### Problem statement
Edit the listing so that every "halfway between two" becomes "midway between two", and leave everything else unchanged.

Entries taken from a collection

►

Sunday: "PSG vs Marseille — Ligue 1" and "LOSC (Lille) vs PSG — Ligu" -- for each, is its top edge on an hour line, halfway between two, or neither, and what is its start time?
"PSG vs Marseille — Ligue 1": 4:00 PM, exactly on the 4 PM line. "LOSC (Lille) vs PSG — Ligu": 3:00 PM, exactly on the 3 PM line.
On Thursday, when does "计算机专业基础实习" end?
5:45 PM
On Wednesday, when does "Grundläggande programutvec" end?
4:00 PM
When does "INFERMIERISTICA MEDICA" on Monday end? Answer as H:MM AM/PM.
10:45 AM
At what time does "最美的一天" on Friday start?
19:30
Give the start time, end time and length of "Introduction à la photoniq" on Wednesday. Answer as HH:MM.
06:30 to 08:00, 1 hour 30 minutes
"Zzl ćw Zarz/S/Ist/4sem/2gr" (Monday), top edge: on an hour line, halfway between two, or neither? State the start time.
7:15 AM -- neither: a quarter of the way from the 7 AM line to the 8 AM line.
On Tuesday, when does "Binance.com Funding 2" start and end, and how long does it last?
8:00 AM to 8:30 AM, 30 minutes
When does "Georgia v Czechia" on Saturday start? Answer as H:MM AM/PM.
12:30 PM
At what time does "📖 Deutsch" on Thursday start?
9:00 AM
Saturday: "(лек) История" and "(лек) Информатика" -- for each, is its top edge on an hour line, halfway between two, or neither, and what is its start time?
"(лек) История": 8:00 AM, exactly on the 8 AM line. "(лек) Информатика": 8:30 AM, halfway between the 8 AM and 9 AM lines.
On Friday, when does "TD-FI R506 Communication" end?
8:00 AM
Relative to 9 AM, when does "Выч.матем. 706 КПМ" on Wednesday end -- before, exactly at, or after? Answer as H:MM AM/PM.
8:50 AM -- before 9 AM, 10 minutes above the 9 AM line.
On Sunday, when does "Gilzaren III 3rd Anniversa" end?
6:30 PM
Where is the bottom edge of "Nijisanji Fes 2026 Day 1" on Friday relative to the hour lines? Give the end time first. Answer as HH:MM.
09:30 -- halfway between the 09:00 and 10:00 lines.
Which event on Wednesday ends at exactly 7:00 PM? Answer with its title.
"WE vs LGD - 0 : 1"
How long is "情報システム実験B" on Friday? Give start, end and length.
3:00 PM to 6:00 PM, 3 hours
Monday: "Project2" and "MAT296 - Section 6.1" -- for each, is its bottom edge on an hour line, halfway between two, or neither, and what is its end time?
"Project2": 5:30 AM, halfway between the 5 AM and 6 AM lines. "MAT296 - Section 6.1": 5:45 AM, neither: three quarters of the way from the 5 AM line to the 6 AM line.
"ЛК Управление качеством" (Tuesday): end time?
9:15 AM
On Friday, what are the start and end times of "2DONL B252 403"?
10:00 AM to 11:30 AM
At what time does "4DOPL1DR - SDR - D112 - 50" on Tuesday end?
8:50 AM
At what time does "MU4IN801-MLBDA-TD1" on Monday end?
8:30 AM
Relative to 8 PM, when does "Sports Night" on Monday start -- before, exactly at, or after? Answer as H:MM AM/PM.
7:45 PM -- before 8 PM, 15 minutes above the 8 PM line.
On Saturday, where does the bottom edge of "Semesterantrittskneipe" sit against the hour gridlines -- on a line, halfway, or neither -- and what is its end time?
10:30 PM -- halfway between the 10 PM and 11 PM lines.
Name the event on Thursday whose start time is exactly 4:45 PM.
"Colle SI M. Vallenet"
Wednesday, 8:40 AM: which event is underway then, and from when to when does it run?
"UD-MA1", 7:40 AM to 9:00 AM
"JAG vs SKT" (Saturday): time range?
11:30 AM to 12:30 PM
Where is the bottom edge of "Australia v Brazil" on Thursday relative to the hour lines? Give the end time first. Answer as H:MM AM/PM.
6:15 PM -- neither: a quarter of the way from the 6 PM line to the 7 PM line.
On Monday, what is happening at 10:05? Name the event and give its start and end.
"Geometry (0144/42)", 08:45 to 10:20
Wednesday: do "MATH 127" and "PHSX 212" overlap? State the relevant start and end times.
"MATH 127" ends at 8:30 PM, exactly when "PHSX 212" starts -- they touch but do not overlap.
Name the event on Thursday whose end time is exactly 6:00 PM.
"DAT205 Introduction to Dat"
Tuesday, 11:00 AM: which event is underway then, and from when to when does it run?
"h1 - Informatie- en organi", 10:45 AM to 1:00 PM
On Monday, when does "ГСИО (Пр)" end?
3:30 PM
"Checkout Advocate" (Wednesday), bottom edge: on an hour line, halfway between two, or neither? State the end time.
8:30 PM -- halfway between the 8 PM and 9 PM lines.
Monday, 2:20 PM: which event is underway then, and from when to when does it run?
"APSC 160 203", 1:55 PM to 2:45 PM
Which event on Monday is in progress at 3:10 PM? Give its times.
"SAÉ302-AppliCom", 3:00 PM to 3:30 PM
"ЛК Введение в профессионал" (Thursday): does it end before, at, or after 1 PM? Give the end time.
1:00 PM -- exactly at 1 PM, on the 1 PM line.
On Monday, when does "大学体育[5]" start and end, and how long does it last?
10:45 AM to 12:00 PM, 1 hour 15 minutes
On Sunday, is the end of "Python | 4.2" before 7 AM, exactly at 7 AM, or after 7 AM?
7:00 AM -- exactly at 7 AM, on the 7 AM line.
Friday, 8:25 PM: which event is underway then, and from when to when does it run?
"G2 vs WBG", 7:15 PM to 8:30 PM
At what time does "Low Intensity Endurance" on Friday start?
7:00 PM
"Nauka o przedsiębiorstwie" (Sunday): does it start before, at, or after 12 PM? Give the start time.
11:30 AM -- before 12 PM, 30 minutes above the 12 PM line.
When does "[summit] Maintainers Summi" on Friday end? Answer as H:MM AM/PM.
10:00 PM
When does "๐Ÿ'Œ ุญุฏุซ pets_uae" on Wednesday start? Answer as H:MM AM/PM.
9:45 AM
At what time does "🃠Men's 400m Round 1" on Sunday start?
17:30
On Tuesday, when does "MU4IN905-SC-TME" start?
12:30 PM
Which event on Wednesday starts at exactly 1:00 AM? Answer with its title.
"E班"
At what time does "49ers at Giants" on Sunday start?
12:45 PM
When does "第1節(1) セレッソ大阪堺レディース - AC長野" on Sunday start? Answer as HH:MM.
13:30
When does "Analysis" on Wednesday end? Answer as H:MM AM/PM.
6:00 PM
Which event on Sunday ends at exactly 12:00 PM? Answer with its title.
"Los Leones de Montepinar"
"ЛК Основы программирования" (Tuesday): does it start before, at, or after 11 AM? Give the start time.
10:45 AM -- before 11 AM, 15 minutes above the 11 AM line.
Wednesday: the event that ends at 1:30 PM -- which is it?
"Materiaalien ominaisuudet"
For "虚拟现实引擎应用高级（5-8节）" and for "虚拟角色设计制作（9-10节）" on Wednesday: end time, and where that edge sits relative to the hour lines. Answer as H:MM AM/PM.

◄

### Exercise result
Sunday: "PSG vs Marseille — Ligue 1" and "LOSC (Lille) vs PSG — Ligu" -- for each, is its top edge on an hour line, midway between two, or neither, and what is its start time?
"PSG vs Marseille — Ligue 1": 4:00 PM, exactly on the 4 PM line. "LOSC (Lille) vs PSG — Ligu": 3:00 PM, exactly on the 3 PM line.
On Thursday, when does "计算机专业基础实习" end?
5:45 PM
On Wednesday, when does "Grundläggande programutvec" end?
4:00 PM
When does "INFERMIERISTICA MEDICA" on Monday end? Answer as H:MM AM/PM.
10:45 AM
At what time does "最美的一天" on Friday start?
19:30
Give the start time, end time and length of "Introduction à la photoniq" on Wednesday. Answer as HH:MM.
06:30 to 08:00, 1 hour 30 minutes
"Zzl ćw Zarz/S/Ist/4sem/2gr" (Monday), top edge: on an hour line, midway between two, or neither? State the start time.
7:15 AM -- neither: a quarter of the way from the 7 AM line to the 8 AM line.
On Tuesday, when does "Binance.com Funding 2" start and end, and how long does it last?
8:00 AM to 8:30 AM, 30 minutes
When does "Georgia v Czechia" on Saturday start? Answer as H:MM AM/PM.
12:30 PM
At what time does "📖 Deutsch" on Thursday start?
9:00 AM
Saturday: "(лек) История" and "(лек) Информатика" -- for each, is its top edge on an hour line, midway between two, or neither, and what is its start time?
"(лек) История": 8:00 AM, exactly on the 8 AM line. "(лек) Информатика": 8:30 AM, halfway between the 8 AM and 9 AM lines.
On Friday, when does "TD-FI R506 Communication" end?
8:00 AM
Relative to 9 AM, when does "Выч.матем. 706 КПМ" on Wednesday end -- before, exactly at, or after? Answer as H:MM AM/PM.
8:50 AM -- before 9 AM, 10 minutes above the 9 AM line.
On Sunday, when does "Gilzaren III 3rd Anniversa" end?
6:30 PM
Where is the bottom edge of "Nijisanji Fes 2026 Day 1" on Friday relative to the hour lines? Give the end time first. Answer as HH:MM.
09:30 -- halfway between the 09:00 and 10:00 lines.
Which event on Wednesday ends at exactly 7:00 PM? Answer with its title.
"WE vs LGD - 0 : 1"
How long is "情報システム実験B" on Friday? Give start, end and length.
3:00 PM to 6:00 PM, 3 hours
Monday: "Project2" and "MAT296 - Section 6.1" -- for each, is its bottom edge on an hour line, midway between two, or neither, and what is its end time?
"Project2": 5:30 AM, halfway between the 5 AM and 6 AM lines. "MAT296 - Section 6.1": 5:45 AM, neither: three quarters of the way from the 5 AM line to the 6 AM line.
"ЛК Управление качеством" (Tuesday): end time?
9:15 AM
On Friday, what are the start and end times of "2DONL B252 403"?
10:00 AM to 11:30 AM
At what time does "4DOPL1DR - SDR - D112 - 50" on Tuesday end?
8:50 AM
At what time does "MU4IN801-MLBDA-TD1" on Monday end?
8:30 AM
Relative to 8 PM, when does "Sports Night" on Monday start -- before, exactly at, or after? Answer as H:MM AM/PM.
7:45 PM -- before 8 PM, 15 minutes above the 8 PM line.
On Saturday, where does the bottom edge of "Semesterantrittskneipe" sit against the hour gridlines -- on a line, halfway, or neither -- and what is its end time?
10:30 PM -- halfway between the 10 PM and 11 PM lines.
Name the event on Thursday whose start time is exactly 4:45 PM.
"Colle SI M. Vallenet"
Wednesday, 8:40 AM: which event is underway then, and from when to when does it run?
"UD-MA1", 7:40 AM to 9:00 AM
"JAG vs SKT" (Saturday): time range?
11:30 AM to 12:30 PM
Where is the bottom edge of "Australia v Brazil" on Thursday relative to the hour lines? Give the end time first. Answer as H:MM AM/PM.
6:15 PM -- neither: a quarter of the way from the 6 PM line to the 7 PM line.
On Monday, what is happening at 10:05? Name the event and give its start and end.
"Geometry (0144/42)", 08:45 to 10:20
Wednesday: do "MATH 127" and "PHSX 212" overlap? State the relevant start and end times.
"MATH 127" ends at 8:30 PM, exactly when "PHSX 212" starts -- they touch but do not overlap.
Name the event on Thursday whose end time is exactly 6:00 PM.
"DAT205 Introduction to Dat"
Tuesday, 11:00 AM: which event is underway then, and from when to when does it run?
"h1 - Informatie- en organi", 10:45 AM to 1:00 PM
On Monday, when does "ГСИО (Пр)" end?
3:30 PM
"Checkout Advocate" (Wednesday), bottom edge: on an hour line, midway between two, or neither? State the end time.
8:30 PM -- halfway between the 8 PM and 9 PM lines.
Monday, 2:20 PM: which event is underway then, and from when to when does it run?
"APSC 160 203", 1:55 PM to 2:45 PM
Which event on Monday is in progress at 3:10 PM? Give its times.
"SAÉ302-AppliCom", 3:00 PM to 3:30 PM
"ЛК Введение в профессионал" (Thursday): does it end before, at, or after 1 PM? Give the end time.
1:00 PM -- exactly at 1 PM, on the 1 PM line.
On Monday, when does "大学体育[5]" start and end, and how long does it last?
10:45 AM to 12:00 PM, 1 hour 15 minutes
On Sunday, is the end of "Python | 4.2" before 7 AM, exactly at 7 AM, or after 7 AM?
7:00 AM -- exactly at 7 AM, on the 7 AM line.
Friday, 8:25 PM: which event is underway then, and from when to when does it run?
"G2 vs WBG", 7:15 PM to 8:30 PM
At what time does "Low Intensity Endurance" on Friday start?
7:00 PM
"Nauka o przedsiębiorstwie" (Sunday): does it start before, at, or after 12 PM? Give the start time.
11:30 AM -- before 12 PM, 30 minutes above the 12 PM line.
When does "[summit] Maintainers Summi" on Friday end? Answer as H:MM AM/PM.
10:00 PM
When does "๐Ÿ'Œ ุญุฏุซ pets_uae" on Wednesday start? Answer as H:MM AM/PM.
9:45 AM
At what time does "🃠Men's 400m Round 1" on Sunday start?
17:30
On Tuesday, when does "MU4IN905-SC-TME" start?
12:30 PM
Which event on Wednesday starts at exactly 1:00 AM? Answer with its title.
"E班"
At what time does "49ers at Giants" on Sunday start?
12:45 PM
When does "第1節(1) セレッソ大阪堺レディース - AC長野" on Sunday start? Answer as HH:MM.
13:30
When does "Analysis" on Wednesday end? Answer as H:MM AM/PM.
6:00 PM
Which event on Sunday ends at exactly 12:00 PM? Answer with its title.
"Los Leones de Montepinar"
"ЛК Основы программирования" (Tuesday): does it start before, at, or after 11 AM? Give the start time.
10:45 AM -- before 11 AM, 15 minutes above the 11 AM line.
Wednesday: the event that ends at 1:30 PM -- which is it?
"Materiaalien ominaisuudet"
For "虚拟现实引擎应用高级（5-8节）" and for "虚拟角色设计制作（9-10节）" on Wednesday: end time, and where that edge sits relative to the hour lines. Answer as H:MM AM/PM.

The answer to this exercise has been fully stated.